TASK BRIEF:
Scan the data below. Pull out each line where "APPROACHES" occurs.

PROVIDED MATERIAL:

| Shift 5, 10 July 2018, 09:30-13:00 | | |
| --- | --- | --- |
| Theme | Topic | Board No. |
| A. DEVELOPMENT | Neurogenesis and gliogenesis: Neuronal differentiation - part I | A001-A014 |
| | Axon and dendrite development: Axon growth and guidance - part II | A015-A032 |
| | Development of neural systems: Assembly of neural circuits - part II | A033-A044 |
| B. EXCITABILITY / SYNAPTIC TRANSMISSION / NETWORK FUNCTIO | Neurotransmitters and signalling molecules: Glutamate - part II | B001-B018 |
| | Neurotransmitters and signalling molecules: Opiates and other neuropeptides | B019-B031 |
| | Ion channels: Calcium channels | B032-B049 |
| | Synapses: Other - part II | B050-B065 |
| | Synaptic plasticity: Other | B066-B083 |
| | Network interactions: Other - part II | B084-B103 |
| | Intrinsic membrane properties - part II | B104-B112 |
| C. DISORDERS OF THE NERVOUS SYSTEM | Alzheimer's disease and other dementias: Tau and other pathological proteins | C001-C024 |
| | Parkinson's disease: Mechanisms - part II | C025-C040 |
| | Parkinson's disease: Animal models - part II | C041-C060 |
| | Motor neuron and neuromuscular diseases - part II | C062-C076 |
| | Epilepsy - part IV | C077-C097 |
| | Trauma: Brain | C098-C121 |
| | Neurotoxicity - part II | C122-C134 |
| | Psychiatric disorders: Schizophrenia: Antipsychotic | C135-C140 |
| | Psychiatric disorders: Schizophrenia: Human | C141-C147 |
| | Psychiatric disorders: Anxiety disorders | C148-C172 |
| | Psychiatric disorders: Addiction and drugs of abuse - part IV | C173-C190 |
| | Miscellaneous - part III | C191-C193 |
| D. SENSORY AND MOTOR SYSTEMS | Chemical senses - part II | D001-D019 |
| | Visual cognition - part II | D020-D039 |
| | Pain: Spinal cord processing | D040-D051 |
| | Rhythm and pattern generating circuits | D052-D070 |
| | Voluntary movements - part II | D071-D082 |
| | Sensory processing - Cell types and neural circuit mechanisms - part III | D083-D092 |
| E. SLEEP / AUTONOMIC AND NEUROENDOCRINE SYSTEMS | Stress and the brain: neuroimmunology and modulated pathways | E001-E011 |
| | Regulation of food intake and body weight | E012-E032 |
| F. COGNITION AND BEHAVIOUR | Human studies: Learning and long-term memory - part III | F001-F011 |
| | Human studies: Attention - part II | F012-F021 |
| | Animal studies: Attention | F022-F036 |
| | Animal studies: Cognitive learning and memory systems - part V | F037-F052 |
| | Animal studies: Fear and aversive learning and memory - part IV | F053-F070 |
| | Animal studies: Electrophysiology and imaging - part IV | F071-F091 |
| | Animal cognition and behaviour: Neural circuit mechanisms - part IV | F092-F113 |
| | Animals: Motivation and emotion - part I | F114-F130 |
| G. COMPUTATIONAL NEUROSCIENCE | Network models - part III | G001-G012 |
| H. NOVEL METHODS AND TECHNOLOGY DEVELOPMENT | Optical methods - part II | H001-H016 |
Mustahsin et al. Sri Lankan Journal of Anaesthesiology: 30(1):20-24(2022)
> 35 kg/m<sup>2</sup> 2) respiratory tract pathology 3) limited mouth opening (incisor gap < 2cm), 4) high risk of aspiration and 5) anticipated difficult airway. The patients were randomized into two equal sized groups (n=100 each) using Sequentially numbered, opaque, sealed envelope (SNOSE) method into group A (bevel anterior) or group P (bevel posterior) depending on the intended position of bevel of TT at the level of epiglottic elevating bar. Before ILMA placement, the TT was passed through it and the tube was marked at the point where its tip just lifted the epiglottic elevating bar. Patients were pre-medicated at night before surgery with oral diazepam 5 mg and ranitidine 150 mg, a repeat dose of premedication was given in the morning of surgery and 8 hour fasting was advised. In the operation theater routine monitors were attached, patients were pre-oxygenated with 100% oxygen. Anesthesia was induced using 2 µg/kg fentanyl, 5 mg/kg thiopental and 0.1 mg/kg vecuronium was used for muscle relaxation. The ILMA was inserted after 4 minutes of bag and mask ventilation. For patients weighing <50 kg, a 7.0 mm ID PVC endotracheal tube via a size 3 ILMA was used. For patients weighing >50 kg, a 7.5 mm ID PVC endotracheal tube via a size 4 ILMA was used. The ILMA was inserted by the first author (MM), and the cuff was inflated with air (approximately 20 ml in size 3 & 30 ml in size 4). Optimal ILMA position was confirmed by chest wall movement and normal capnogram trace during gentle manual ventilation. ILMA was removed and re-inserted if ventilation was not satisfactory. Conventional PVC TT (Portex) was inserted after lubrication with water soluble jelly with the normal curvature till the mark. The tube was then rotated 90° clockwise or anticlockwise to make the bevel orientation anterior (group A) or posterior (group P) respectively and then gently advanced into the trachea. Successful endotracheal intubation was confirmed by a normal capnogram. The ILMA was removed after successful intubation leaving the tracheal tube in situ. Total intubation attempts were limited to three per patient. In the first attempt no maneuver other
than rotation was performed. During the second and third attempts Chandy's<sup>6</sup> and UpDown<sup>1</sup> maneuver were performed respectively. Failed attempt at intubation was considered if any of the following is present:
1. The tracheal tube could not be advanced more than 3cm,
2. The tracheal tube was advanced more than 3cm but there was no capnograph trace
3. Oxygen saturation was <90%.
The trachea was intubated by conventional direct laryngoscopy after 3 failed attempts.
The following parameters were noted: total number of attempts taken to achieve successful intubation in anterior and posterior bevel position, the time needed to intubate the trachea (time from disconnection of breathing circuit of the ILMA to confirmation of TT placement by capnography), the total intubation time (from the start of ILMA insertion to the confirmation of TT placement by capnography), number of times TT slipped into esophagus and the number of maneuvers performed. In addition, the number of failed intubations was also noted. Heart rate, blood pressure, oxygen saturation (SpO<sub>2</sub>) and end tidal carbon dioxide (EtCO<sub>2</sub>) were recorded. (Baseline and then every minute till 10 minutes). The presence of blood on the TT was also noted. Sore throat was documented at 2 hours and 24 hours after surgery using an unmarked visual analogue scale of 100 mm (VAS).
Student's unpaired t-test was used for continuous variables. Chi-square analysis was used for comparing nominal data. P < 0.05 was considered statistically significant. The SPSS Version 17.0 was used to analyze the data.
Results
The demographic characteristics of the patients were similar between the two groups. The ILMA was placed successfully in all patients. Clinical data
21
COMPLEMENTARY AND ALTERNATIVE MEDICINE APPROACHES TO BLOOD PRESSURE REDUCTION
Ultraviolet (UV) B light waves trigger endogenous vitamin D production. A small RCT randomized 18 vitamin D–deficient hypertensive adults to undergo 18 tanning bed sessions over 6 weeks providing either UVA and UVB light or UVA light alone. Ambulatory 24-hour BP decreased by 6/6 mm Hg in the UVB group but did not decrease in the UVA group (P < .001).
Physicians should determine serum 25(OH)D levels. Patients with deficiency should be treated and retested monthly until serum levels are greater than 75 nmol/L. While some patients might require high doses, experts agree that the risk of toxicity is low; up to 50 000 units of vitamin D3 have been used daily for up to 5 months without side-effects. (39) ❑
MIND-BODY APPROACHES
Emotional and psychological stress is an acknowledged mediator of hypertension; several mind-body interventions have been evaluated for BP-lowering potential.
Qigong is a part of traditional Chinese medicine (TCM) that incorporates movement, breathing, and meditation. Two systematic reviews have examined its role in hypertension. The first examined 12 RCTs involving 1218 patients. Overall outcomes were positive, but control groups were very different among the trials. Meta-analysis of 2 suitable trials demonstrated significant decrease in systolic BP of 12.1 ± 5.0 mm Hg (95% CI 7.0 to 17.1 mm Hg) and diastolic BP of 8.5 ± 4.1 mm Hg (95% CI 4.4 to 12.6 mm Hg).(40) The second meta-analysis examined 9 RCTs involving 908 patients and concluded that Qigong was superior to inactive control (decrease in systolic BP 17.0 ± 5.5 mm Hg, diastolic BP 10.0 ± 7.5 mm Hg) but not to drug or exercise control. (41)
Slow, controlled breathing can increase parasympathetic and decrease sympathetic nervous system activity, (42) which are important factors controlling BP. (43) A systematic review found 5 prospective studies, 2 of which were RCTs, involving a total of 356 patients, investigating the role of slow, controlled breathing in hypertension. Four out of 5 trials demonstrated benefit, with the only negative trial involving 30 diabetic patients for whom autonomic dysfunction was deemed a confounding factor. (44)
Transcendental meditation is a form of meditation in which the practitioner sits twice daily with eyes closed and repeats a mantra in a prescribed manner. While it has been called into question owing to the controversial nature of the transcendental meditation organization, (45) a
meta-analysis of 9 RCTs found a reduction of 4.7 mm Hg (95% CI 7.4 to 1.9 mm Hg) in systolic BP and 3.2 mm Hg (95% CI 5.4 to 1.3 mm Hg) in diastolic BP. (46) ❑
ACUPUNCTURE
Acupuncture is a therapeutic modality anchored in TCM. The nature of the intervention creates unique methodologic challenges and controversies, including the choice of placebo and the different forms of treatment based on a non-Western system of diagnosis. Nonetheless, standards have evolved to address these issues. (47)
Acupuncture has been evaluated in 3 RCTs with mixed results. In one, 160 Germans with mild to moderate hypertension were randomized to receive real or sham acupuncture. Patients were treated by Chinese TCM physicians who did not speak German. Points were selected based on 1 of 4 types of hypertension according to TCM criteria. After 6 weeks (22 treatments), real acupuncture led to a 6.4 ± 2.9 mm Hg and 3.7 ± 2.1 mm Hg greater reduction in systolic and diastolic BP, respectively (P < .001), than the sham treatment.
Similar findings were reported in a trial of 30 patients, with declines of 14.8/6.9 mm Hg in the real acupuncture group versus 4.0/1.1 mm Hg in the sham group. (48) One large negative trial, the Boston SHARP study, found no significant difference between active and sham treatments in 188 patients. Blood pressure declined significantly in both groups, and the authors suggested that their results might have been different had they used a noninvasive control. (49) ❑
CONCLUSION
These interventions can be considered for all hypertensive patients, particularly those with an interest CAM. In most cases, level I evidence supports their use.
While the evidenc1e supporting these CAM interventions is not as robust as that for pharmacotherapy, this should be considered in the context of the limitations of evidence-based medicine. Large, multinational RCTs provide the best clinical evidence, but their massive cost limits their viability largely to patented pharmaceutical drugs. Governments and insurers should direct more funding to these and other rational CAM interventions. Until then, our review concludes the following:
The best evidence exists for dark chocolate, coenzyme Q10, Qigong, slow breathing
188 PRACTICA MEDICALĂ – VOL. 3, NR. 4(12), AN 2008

WRITTEN RESPONSE:
COMPLEMENTARY AND ALTERNATIVE MEDICINE APPROACHES TO BLOOD PRESSURE REDUCTION
MIND-BODY APPROACHES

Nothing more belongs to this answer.